The following Wired story says Willow Garage is doing open source hardware – Is that true? Will they post schematics, PCB files, firmware BOM, etc? Will commercial use be allowed? We hope so! That would be great! Our hopes are very high!
Despite hundreds of researchers working worldwide in the area of robotics, their development efforts tend to be proprietary. Researchers may be working on similar problems but they rarely share code or hardware. Willow Garage was founded in 2006 with the idea of creating an open-source hardware and software platform. In addition to its hardware prototype, Willow Garage has also developed the Robot Operating System (ROS), which originated at Stanford’s Artificial Intelligence Laboratory.
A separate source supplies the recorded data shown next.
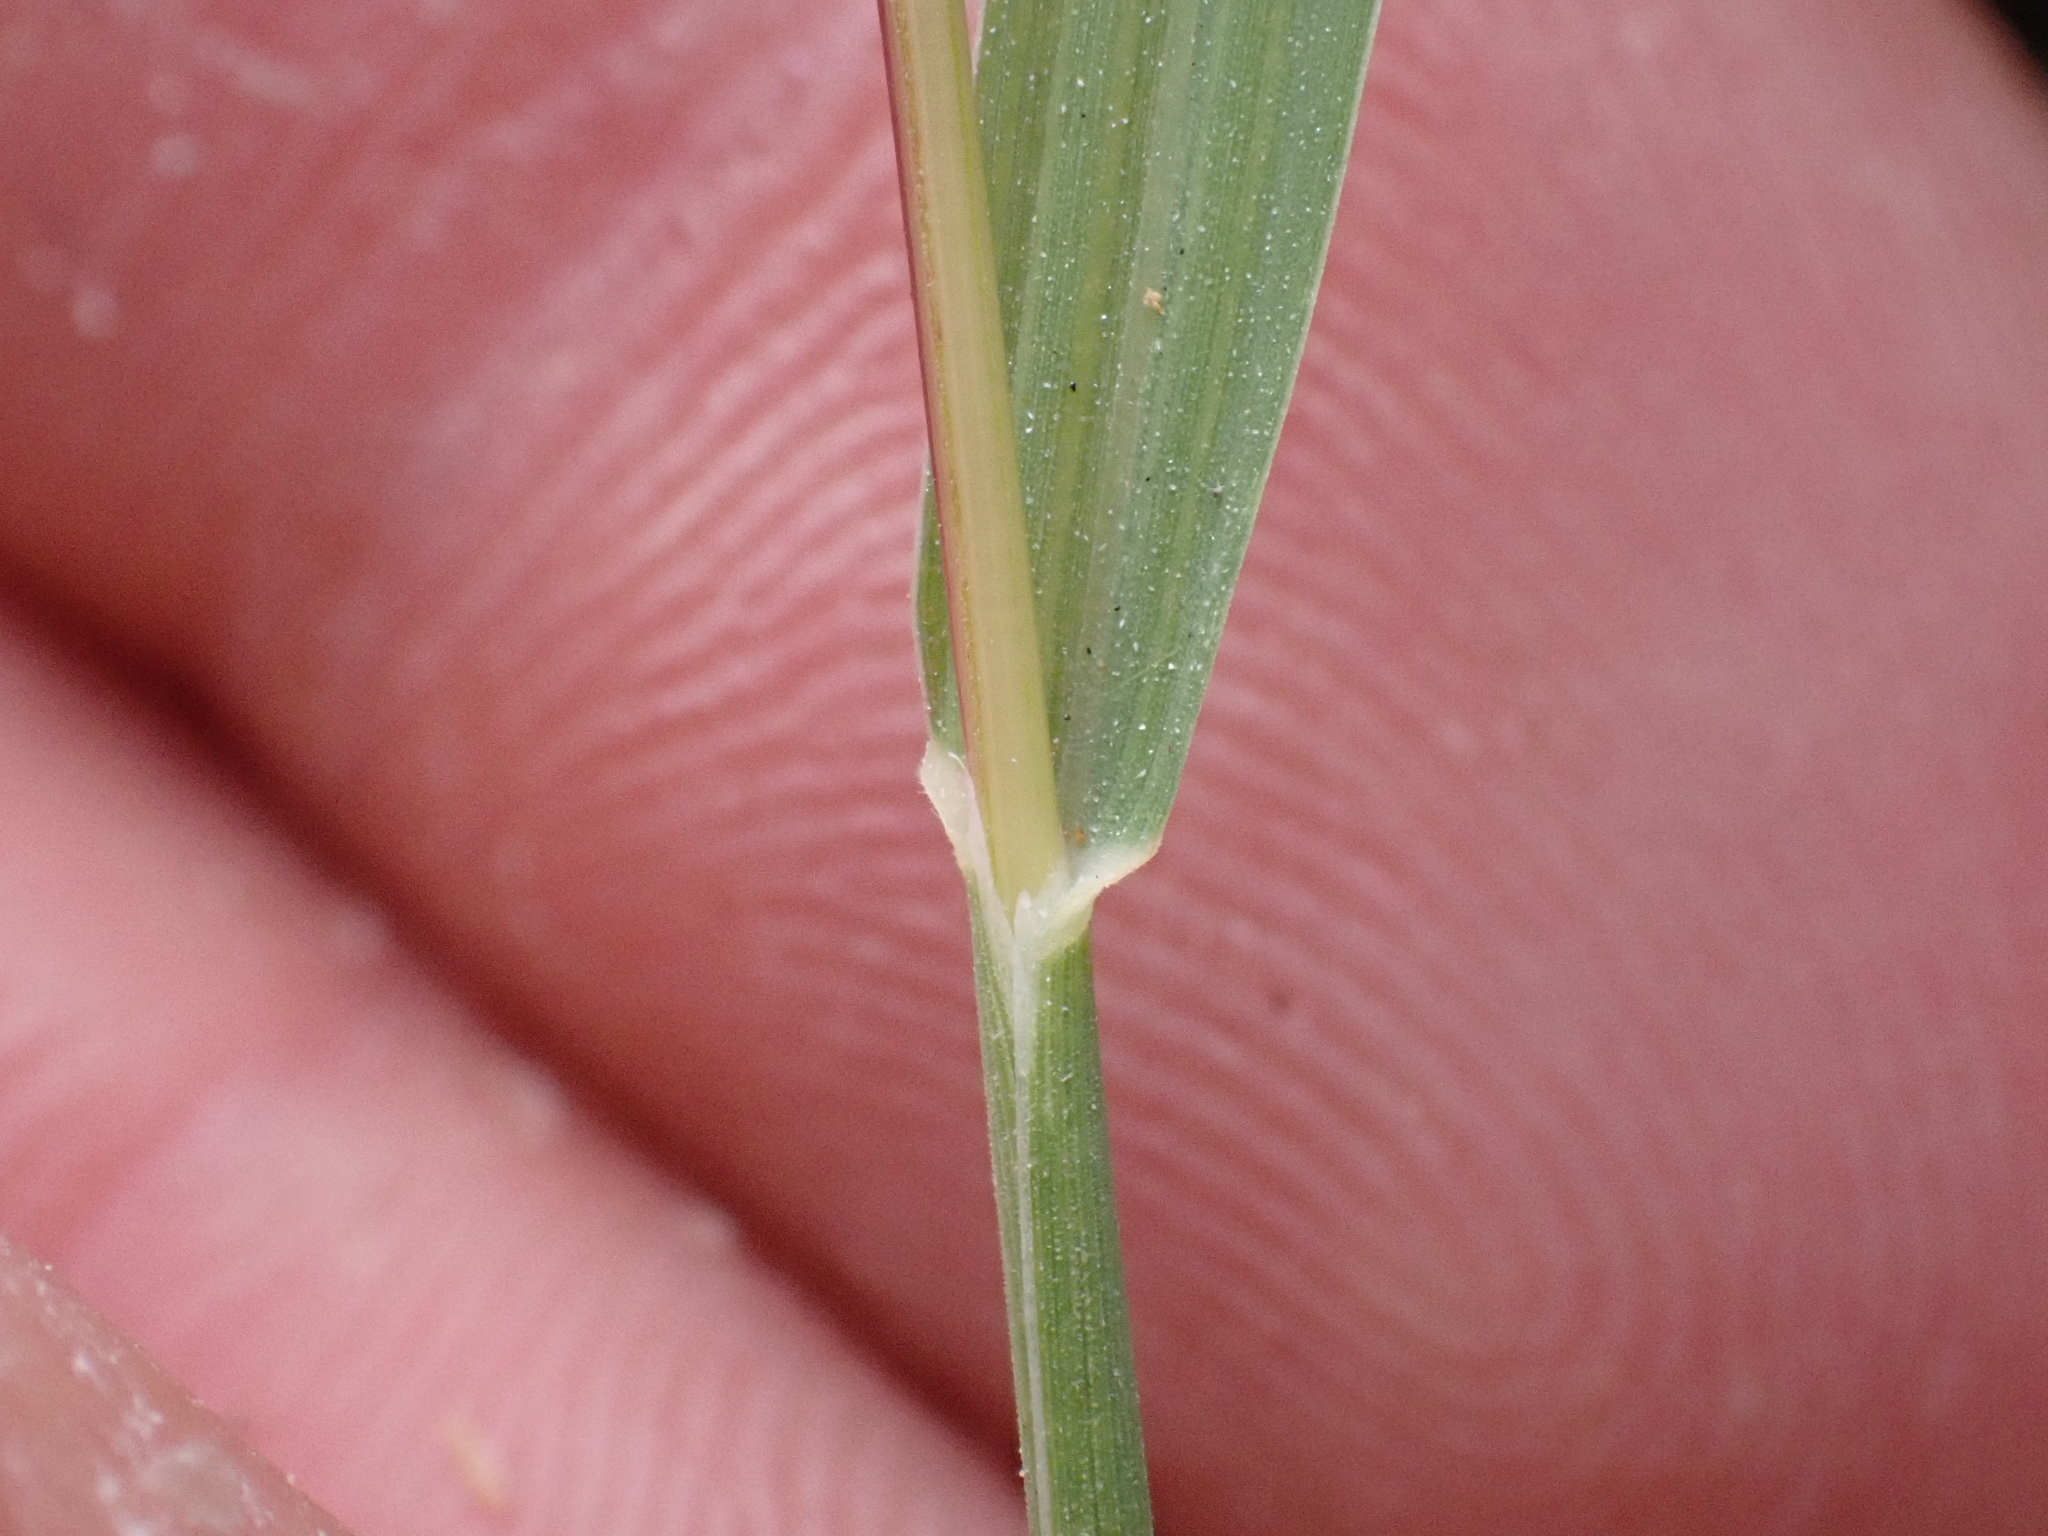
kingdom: Plantae
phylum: Tracheophyta
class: Liliopsida
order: Poales
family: Poaceae
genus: Gastridium
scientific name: Gastridium phleoides
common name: Nit grass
ROS is based on Linux and can work with both Windows and Mac PCs.
We’ve sent an email to company (and to Wired) to see if this story is accurate, specifically if their bots’ are open source hardware, commercial use allowed as defined by the OSI, open source definition)…

Printable catalog (PDF)
Looks like the robot is giving me the finger
Comment by Anton Eliasson — January 21, 2010 @ 3:20 am
Apparently you have your answer. The wired article was (quietly) updated:
Willow Garage was founded in 2006 with the idea of creating an open-source robotics software platform. Willow’s hardware has “open interfaces” but the company does not publish schematics and other details of it. Instead it is focusing on open source progamming to drive the device.